- [PROBLEM TO SOLVE] Rewrite all the records below, substituting "Autor" for every occurrence of "Elaborador" and leaving everything else as it is.

Extracted records
______________________________

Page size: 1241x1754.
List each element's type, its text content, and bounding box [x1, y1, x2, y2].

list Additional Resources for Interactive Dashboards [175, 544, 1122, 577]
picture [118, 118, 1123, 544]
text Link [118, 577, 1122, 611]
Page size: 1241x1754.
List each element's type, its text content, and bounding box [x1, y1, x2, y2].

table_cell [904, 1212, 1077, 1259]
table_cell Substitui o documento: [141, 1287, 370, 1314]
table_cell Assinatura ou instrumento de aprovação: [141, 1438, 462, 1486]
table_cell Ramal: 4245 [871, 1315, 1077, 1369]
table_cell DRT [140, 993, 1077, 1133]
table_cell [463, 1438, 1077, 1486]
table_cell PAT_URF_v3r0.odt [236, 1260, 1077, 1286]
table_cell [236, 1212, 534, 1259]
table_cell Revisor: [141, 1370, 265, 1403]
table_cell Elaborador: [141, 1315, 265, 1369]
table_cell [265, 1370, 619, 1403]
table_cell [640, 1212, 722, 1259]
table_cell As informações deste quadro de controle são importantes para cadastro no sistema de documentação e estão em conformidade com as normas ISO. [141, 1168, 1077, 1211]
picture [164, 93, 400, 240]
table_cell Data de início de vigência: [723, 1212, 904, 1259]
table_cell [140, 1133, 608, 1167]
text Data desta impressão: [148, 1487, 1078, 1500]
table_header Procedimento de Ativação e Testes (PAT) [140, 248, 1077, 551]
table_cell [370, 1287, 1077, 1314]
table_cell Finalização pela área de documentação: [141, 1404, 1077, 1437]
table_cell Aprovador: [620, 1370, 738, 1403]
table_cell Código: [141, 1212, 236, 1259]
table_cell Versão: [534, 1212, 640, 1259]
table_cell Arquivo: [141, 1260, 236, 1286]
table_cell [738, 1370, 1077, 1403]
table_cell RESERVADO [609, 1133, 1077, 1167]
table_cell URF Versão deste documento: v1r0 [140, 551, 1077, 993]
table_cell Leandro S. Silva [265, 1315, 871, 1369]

______________________________

- [THE REPLY]
Page size: 1241x1754.
List each element's type, its text content, and bounding box [x1, y1, x2, y2].

list Additional Resources for Interactive Dashboards [175, 544, 1122, 577]
picture [118, 118, 1123, 544]
text Link [118, 577, 1122, 611]
Page size: 1241x1754.
List each element's type, its text content, and bounding box [x1, y1, x2, y2].

table_cell [904, 1212, 1077, 1259]
table_cell Substitui o documento: [141, 1287, 370, 1314]
table_cell Assinatura ou instrumento de aprovação: [141, 1438, 462, 1486]
table_cell Ramal: 4245 [871, 1315, 1077, 1369]
table_cell DRT [140, 993, 1077, 1133]
table_cell [463, 1438, 1077, 1486]
table_cell PAT_URF_v3r0.odt [236, 1260, 1077, 1286]
table_cell [236, 1212, 534, 1259]
table_cell Revisor: [141, 1370, 265, 1403]
table_cell Autor: [141, 1315, 265, 1369]
table_cell [265, 1370, 619, 1403]
table_cell [640, 1212, 722, 1259]
table_cell As informações deste quadro de controle são importantes para cadastro no sistema de documentação e estão em conformidade com as normas ISO. [141, 1168, 1077, 1211]
picture [164, 93, 400, 240]
table_cell Data de início de vigência: [723, 1212, 904, 1259]
table_cell [140, 1133, 608, 1167]
text Data desta impressão: [148, 1487, 1078, 1500]
table_header Procedimento de Ativação e Testes (PAT) [140, 248, 1077, 551]
table_cell [370, 1287, 1077, 1314]
table_cell Finalização pela área de documentação: [141, 1404, 1077, 1437]
table_cell Aprovador: [620, 1370, 738, 1403]
table_cell Código: [141, 1212, 236, 1259]
table_cell Versão: [534, 1212, 640, 1259]
table_cell Arquivo: [141, 1260, 236, 1286]
table_cell [738, 1370, 1077, 1403]
table_cell RESERVADO [609, 1133, 1077, 1167]
table_cell URF Versão deste documento: v1r0 [140, 551, 1077, 993]
table_cell Leandro S. Silva [265, 1315, 871, 1369]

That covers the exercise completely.